Record excerpts:
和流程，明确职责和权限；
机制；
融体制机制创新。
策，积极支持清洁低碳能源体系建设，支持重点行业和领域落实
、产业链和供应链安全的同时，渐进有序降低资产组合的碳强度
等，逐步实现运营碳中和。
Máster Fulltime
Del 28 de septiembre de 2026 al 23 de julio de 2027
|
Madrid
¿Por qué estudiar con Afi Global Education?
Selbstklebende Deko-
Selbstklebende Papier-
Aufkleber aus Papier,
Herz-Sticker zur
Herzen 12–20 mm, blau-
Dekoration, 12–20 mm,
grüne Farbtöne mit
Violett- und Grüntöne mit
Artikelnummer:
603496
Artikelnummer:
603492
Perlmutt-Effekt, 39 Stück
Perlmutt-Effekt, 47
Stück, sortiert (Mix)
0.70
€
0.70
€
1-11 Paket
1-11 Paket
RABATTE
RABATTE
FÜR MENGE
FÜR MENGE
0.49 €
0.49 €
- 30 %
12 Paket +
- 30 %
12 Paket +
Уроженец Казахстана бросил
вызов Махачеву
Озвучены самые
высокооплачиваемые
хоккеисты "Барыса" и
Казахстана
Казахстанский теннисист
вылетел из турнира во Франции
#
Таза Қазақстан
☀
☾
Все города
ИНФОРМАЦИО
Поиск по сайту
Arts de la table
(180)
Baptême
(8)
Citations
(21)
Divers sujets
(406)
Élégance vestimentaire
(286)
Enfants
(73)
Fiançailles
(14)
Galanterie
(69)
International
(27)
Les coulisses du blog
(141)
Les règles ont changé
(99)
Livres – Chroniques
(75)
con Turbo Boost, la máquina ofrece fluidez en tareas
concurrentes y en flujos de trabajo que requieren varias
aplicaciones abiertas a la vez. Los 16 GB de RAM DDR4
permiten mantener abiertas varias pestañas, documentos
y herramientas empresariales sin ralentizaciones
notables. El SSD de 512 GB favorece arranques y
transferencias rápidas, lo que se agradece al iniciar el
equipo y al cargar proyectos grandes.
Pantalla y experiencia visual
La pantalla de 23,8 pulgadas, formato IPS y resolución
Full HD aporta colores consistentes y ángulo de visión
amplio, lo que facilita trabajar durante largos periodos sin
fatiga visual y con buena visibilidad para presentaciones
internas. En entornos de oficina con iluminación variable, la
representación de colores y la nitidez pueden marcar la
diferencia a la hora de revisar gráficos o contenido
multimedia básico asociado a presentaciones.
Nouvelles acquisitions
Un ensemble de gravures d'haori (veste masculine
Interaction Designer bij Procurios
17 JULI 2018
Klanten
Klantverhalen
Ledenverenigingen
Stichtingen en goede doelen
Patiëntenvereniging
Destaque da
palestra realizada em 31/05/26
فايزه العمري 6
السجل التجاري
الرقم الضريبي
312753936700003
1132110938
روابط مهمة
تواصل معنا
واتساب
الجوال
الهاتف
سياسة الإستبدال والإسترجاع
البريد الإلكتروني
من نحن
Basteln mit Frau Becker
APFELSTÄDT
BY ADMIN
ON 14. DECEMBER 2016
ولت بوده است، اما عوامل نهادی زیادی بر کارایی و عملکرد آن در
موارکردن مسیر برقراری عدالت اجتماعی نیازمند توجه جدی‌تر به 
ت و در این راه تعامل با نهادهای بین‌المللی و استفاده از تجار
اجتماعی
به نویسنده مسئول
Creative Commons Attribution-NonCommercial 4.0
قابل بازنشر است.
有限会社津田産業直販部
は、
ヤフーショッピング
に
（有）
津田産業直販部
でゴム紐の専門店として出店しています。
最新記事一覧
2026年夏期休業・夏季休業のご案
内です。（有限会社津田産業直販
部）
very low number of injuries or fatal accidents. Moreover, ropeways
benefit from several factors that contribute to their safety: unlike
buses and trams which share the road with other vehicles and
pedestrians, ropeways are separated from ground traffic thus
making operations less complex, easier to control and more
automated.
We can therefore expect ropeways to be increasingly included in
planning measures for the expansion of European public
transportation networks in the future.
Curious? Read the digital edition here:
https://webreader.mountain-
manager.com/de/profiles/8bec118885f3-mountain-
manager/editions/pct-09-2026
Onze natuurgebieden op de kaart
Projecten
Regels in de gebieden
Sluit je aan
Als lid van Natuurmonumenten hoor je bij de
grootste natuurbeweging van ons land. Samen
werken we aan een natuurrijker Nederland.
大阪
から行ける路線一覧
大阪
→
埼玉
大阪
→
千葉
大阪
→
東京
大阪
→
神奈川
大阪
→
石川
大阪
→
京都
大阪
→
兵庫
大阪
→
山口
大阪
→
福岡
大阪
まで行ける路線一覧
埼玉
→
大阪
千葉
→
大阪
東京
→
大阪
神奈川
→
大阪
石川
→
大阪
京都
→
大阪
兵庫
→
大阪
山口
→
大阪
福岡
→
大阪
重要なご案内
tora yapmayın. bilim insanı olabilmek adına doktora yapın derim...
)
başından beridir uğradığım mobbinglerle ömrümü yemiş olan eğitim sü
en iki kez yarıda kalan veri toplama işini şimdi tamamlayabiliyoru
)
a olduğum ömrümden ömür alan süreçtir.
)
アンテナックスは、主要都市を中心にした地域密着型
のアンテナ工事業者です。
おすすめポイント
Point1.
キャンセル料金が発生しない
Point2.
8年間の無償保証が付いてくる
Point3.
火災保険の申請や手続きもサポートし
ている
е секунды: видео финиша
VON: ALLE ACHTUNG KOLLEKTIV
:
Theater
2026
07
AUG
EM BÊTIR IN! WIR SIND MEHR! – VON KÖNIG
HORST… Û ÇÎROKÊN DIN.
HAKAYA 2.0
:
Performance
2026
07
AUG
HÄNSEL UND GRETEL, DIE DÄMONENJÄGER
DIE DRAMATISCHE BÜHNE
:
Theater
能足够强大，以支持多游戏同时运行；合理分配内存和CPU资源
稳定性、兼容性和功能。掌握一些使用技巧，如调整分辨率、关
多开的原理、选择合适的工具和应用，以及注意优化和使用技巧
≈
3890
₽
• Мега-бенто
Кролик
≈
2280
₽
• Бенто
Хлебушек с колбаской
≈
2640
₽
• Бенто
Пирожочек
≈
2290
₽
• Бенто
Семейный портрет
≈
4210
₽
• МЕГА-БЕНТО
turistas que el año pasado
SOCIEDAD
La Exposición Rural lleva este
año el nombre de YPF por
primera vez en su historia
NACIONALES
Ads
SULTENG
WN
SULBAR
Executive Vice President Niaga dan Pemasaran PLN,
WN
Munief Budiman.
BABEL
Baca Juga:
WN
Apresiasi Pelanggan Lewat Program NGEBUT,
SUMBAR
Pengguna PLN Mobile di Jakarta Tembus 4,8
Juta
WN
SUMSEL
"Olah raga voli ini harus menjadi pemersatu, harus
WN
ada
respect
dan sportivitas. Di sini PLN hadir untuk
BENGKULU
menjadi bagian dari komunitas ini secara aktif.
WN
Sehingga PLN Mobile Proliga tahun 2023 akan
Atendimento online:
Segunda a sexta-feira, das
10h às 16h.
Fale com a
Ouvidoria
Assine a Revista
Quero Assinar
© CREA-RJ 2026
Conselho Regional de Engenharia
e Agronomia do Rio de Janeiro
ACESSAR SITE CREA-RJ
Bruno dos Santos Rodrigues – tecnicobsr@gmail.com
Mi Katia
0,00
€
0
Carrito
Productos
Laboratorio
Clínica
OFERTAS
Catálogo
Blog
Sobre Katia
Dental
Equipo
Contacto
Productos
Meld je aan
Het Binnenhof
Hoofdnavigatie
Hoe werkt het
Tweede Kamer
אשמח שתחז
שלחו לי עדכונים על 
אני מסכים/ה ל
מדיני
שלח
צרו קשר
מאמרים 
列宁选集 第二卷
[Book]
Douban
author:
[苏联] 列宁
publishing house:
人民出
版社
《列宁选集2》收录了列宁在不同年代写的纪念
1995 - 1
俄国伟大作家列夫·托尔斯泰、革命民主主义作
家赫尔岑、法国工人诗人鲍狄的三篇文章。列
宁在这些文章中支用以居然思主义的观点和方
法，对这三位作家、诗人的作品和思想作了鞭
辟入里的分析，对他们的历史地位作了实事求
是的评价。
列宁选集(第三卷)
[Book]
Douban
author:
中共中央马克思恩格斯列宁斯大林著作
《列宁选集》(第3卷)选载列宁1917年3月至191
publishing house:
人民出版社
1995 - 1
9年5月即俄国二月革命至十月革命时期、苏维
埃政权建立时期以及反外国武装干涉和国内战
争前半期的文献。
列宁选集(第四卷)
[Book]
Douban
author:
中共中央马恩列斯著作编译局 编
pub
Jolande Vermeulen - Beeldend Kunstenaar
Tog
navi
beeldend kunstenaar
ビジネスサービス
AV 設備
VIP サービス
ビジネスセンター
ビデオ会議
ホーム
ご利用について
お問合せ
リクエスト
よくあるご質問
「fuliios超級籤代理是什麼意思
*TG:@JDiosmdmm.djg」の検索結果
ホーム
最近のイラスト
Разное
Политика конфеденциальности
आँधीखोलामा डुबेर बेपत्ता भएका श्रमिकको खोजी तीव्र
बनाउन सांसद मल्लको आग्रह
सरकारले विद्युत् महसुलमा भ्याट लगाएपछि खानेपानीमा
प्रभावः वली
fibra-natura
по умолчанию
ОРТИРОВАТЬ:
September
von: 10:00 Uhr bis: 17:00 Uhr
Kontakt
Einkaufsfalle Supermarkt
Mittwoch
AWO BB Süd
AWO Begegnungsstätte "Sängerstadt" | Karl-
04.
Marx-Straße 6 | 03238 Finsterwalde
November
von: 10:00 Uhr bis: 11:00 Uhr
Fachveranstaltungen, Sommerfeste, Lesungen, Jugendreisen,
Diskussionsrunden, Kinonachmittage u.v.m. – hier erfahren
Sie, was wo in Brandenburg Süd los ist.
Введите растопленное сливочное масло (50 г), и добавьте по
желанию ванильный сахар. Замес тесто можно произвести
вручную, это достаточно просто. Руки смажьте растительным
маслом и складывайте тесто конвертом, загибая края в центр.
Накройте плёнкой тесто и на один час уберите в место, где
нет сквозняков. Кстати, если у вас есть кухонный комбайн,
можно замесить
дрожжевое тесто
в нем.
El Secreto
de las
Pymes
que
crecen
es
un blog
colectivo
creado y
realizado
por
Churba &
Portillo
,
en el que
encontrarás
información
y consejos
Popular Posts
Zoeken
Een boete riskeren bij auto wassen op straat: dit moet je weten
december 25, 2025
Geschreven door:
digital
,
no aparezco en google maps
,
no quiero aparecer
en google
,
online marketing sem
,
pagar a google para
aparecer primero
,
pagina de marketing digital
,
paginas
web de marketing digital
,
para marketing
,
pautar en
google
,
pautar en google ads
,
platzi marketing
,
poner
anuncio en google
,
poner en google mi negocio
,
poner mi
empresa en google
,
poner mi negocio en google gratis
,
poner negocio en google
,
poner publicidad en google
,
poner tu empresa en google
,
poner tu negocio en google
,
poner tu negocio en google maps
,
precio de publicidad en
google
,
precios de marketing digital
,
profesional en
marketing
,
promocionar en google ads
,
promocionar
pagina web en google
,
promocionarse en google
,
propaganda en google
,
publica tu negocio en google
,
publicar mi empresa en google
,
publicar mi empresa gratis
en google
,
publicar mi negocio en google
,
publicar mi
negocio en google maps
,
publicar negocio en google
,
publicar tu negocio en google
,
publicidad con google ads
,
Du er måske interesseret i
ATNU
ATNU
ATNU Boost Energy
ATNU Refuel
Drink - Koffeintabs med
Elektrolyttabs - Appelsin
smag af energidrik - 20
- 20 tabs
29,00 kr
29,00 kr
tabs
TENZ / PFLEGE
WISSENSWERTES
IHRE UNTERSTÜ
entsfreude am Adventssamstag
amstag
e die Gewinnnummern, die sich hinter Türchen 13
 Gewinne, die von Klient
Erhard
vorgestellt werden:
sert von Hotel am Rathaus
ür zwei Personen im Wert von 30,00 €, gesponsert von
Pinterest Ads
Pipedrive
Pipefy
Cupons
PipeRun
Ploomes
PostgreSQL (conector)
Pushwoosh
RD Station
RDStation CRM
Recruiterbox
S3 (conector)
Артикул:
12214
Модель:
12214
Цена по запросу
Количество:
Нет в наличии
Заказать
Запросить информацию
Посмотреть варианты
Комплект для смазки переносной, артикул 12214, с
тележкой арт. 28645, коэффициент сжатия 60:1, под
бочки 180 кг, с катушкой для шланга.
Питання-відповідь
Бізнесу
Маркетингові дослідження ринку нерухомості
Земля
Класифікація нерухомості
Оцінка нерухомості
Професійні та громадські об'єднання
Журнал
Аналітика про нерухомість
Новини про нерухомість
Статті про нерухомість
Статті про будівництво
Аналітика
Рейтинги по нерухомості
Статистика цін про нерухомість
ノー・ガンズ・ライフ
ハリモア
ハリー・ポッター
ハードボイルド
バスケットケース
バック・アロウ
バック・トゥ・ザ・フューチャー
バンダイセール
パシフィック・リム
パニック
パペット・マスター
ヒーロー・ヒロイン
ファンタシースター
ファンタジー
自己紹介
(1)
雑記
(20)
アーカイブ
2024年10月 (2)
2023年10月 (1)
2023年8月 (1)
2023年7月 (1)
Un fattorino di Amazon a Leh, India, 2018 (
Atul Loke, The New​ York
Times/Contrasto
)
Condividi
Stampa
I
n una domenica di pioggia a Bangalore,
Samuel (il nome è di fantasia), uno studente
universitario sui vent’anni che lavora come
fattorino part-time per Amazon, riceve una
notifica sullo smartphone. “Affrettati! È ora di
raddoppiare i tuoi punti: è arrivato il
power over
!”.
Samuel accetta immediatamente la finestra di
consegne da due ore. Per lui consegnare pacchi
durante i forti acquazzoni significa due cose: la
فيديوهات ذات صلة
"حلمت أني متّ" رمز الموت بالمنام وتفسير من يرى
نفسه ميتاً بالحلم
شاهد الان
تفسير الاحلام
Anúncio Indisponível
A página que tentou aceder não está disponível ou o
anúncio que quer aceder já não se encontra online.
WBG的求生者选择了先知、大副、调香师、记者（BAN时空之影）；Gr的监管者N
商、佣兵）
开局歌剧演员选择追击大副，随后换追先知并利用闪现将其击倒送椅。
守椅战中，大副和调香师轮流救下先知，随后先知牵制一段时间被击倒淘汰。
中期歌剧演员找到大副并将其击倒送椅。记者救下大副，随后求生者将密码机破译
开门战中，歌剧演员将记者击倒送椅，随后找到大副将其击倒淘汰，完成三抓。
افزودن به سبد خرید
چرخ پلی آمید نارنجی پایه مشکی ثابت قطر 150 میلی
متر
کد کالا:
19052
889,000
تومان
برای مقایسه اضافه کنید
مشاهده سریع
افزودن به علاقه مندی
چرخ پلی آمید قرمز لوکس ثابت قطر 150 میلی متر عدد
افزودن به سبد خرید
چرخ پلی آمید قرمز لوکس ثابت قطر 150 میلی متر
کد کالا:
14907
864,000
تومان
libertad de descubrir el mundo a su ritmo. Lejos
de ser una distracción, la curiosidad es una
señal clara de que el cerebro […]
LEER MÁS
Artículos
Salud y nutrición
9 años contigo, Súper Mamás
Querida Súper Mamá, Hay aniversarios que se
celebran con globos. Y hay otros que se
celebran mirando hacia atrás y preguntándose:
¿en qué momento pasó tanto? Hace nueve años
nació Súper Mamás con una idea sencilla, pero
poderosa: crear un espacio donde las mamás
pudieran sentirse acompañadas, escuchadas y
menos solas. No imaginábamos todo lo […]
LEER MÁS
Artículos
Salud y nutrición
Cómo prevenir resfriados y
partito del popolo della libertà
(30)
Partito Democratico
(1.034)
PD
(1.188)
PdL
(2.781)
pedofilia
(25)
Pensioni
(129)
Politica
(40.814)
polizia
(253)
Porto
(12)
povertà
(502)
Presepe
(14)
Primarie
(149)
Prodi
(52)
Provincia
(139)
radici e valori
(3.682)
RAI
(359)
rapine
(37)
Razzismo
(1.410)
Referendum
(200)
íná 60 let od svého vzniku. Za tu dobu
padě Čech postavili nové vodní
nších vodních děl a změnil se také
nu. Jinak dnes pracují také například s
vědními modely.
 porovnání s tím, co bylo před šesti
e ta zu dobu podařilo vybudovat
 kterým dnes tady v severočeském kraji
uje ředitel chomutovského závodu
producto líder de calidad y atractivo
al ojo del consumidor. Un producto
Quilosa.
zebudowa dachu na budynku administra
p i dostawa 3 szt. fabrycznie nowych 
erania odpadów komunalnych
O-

Directions: Please reproduce the items word for word, from the very start through the line containing "высокооплачиваемые", including that line.

Response:
和流程，明确职责和权限；
机制；
融体制机制创新。
策，积极支持清洁低碳能源体系建设，支持重点行业和领域落实
、产业链和供应链安全的同时，渐进有序降低资产组合的碳强度
等，逐步实现运营碳中和。
Máster Fulltime
Del 28 de septiembre de 2026 al 23 de julio de 2027
|
Madrid
¿Por qué estudiar con Afi Global Education?
Selbstklebende Deko-
Selbstklebende Papier-
Aufkleber aus Papier,
Herz-Sticker zur
Herzen 12–20 mm, blau-
Dekoration, 12–20 mm,
grüne Farbtöne mit
Violett- und Grüntöne mit
Artikelnummer:
603496
Artikelnummer:
603492
Perlmutt-Effekt, 39 Stück
Perlmutt-Effekt, 47
Stück, sortiert (Mix)
0.70
€
0.70
€
1-11 Paket
1-11 Paket
RABATTE
RABATTE
FÜR MENGE
FÜR MENGE
0.49 €
0.49 €
- 30 %
12 Paket +
- 30 %
12 Paket +
Уроженец Казахстана бросил
вызов Махачеву
Озвучены самые
высокооплачиваемые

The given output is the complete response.